Goldbraun schimmert der Morgentee in der Tasse und ein herb-blumiger Duft steigt in die Nase. Ein kurzes Blinzeln in die aufgehende Sonne und ein Dank an die Teepflückerinnen, ohne deren Arbeit es nur heißes Wasser zum Frühstück gäbe.
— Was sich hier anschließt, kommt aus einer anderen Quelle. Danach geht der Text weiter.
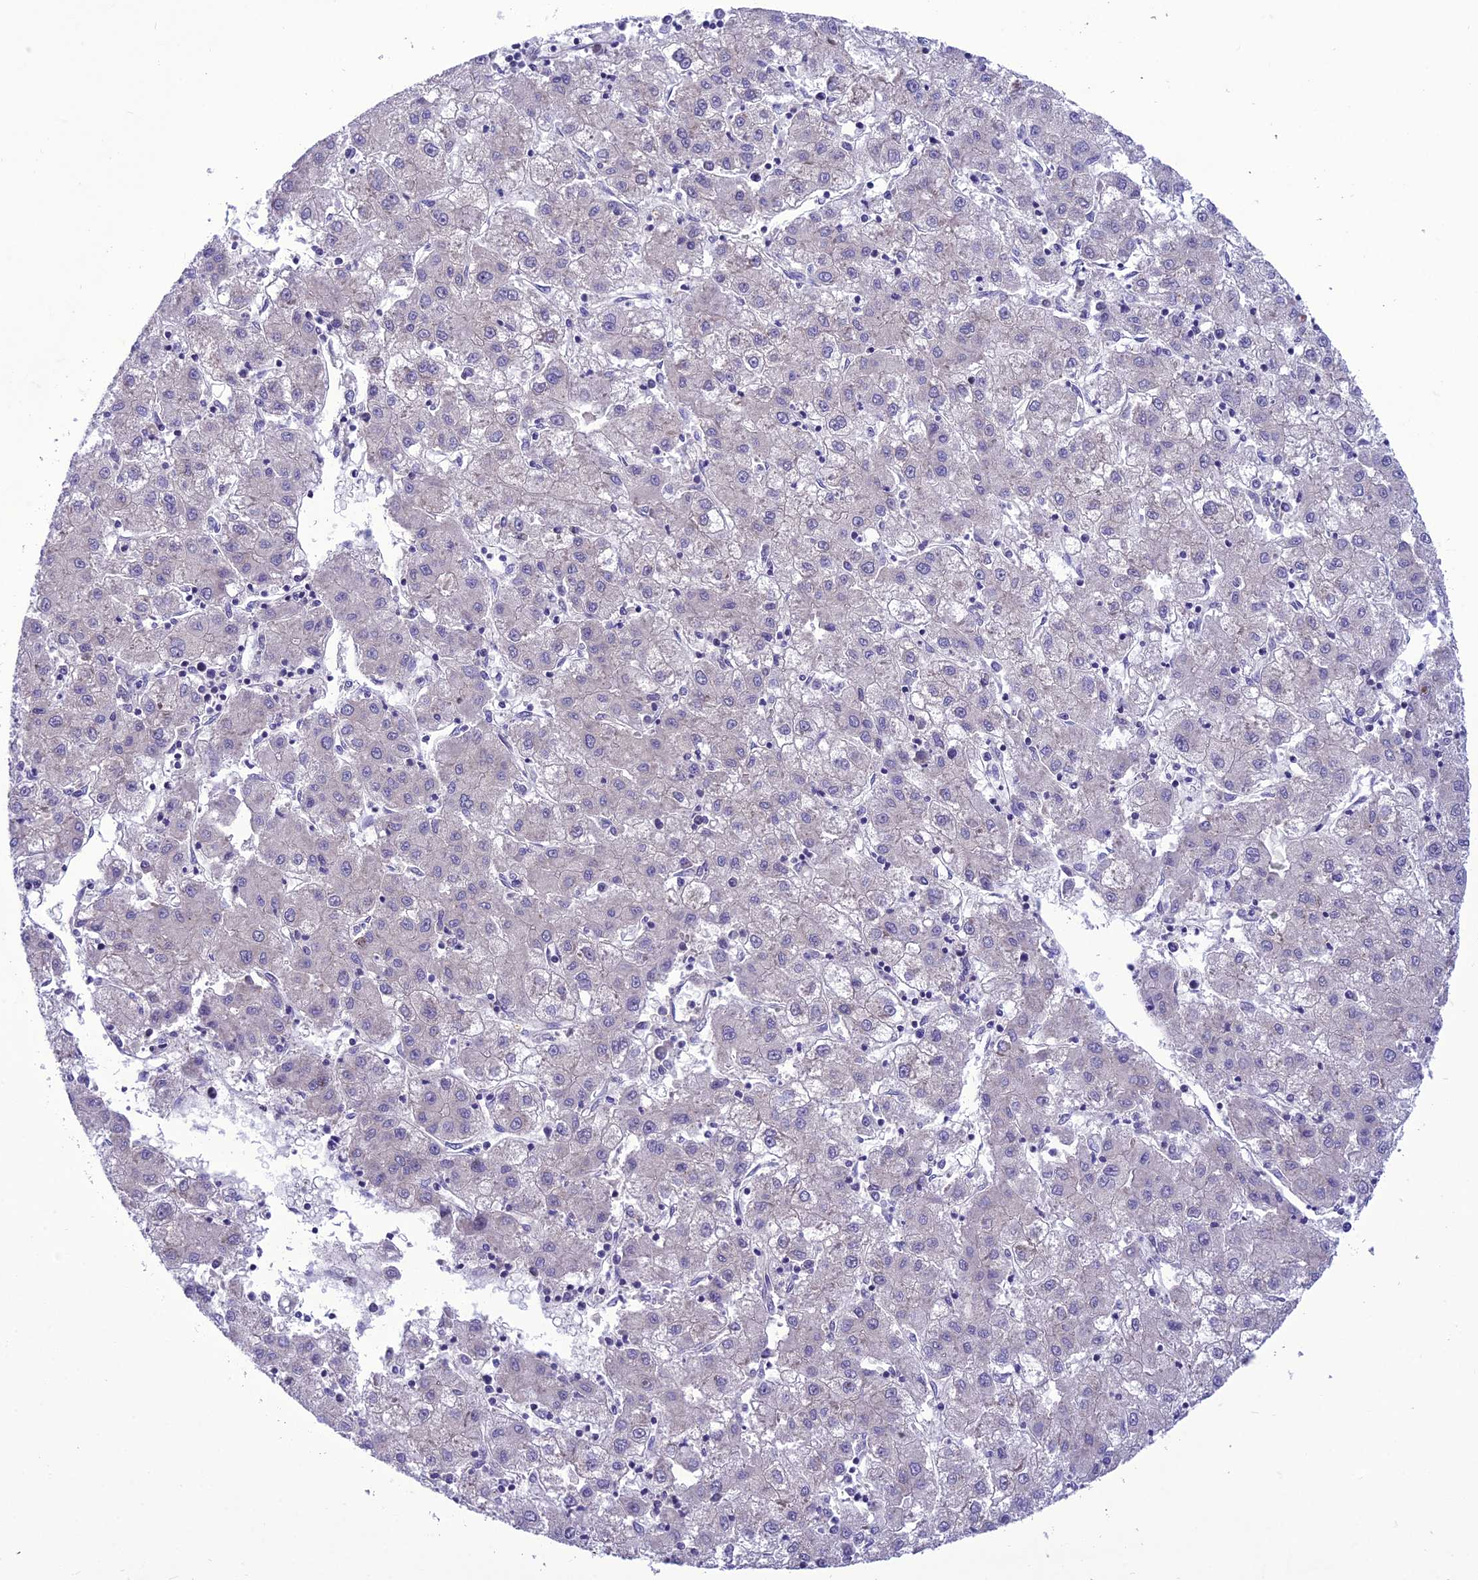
{"staining": {"intensity": "negative", "quantity": "none", "location": "none"}, "tissue": "liver cancer", "cell_type": "Tumor cells", "image_type": "cancer", "snomed": [{"axis": "morphology", "description": "Carcinoma, Hepatocellular, NOS"}, {"axis": "topography", "description": "Liver"}], "caption": "DAB (3,3'-diaminobenzidine) immunohistochemical staining of liver cancer (hepatocellular carcinoma) shows no significant positivity in tumor cells.", "gene": "GAB4", "patient": {"sex": "male", "age": 72}}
Goldbraun schimmert der Morgentee in der Tasse und ein herb-blumiger Duft steigt in die Nase. Gleich wird das Tein die letzte Müdigkeit aus dem Körper jagen. Ein kurzes Blinzeln in die aufgehende Sonne und ein Dank an die Teepflückerinnen, ohne deren Arbeit es nur heißes Wasser zum Frühstück gäbe. Dass die von ihnen gepflückten Bio-Teeblätter ohne Pestizid-dusche auskommen, macht den Genuss vollkommen.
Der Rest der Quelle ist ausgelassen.